| Text for analysis |
■ ■ ■

Exploring Backups, DR, and Continuity in an Azure Terraform World

Backups, Disaster Recovery, and ensuring continuity of business data and operations, are arguably one of the most important aspects for anyone working in the IT industry. Our technically connected and data-driven world revolves around our ability to ensure our data is safe, secure, and protected from a range of issues that could prevail. In the Azure Infrastructure as Code (IAC) and Terraform world, this is no different – backups are still critical, and ensuring backups across areas like data, pipelines, code templates and modules, and state files (for example, when using Terraform) is key.

The same approach, whereby Terraform or IAC is used for supporting resources, also should be considered for environments like Citrix Cloud for example. Consider that you needed to recover to another region – but were using Terraform to build out the supporting infrastructure. In this case, having backups and alternative pipelines for deployment to another region would be necessary.

■ ■ ■

| Dataset extract |

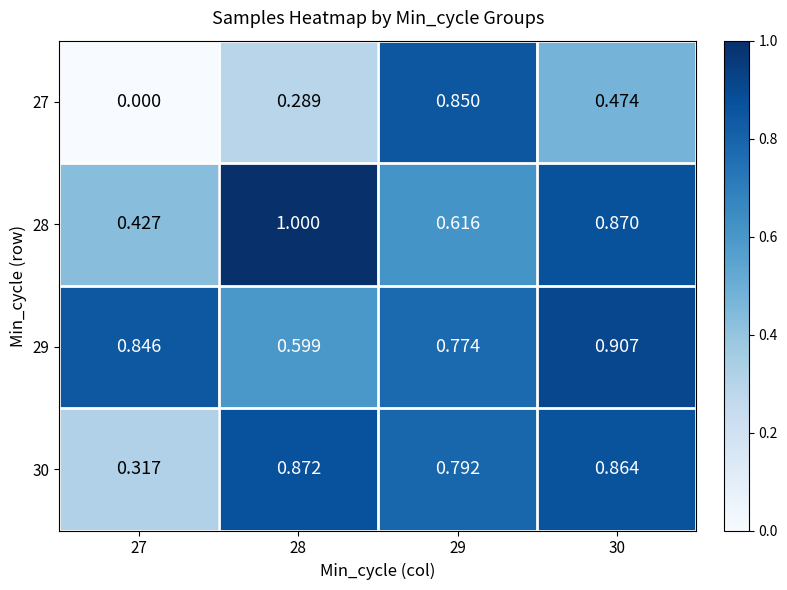

At 30, list the series in order from largest to smallest.

29, 28, 30, 27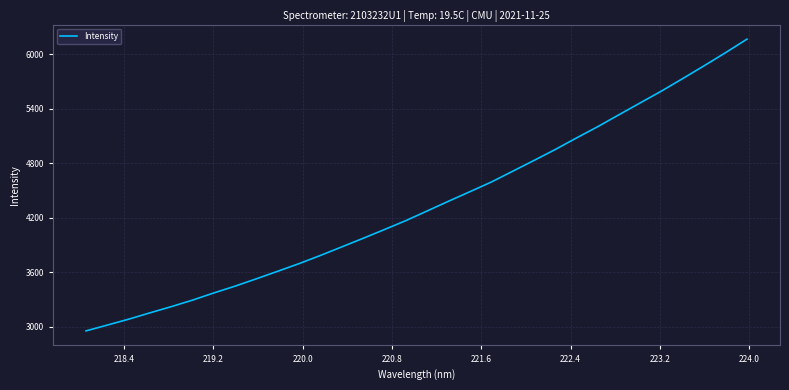

What is the greatest value displayed?

6163.5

■ ■ ■

| Work to complete |
Set down the full text on Azure Terraform backups and disaster recovery, word for word. These lines serve no purpose in what you are asked to do.

| Solution to the exercise |
Exploring Backups, DR, and Continuity in an Azure Terraform World

Backups, Disaster Recovery, and ensuring continuity of business data and operations, are arguably one of the most important aspects for anyone working in the IT industry. Our technically connected and data-driven world revolves around our ability to ensure our data is safe, secure, and protected from a range of issues that could prevail. In the Azure Infrastructure as Code (IAC) and Terraform world, this is no different – backups are still critical, and ensuring backups across areas like data, pipelines, code templates and modules, and state files (for example, when using Terraform) is key.

The same approach, whereby Terraform or IAC is used for supporting resources, also should be considered for environments like Citrix Cloud for example. Consider that you needed to recover to another region – but were using Terraform to build out the supporting infrastructure. In this case, having backups and alternative pipelines for deployment to another region would be necessary.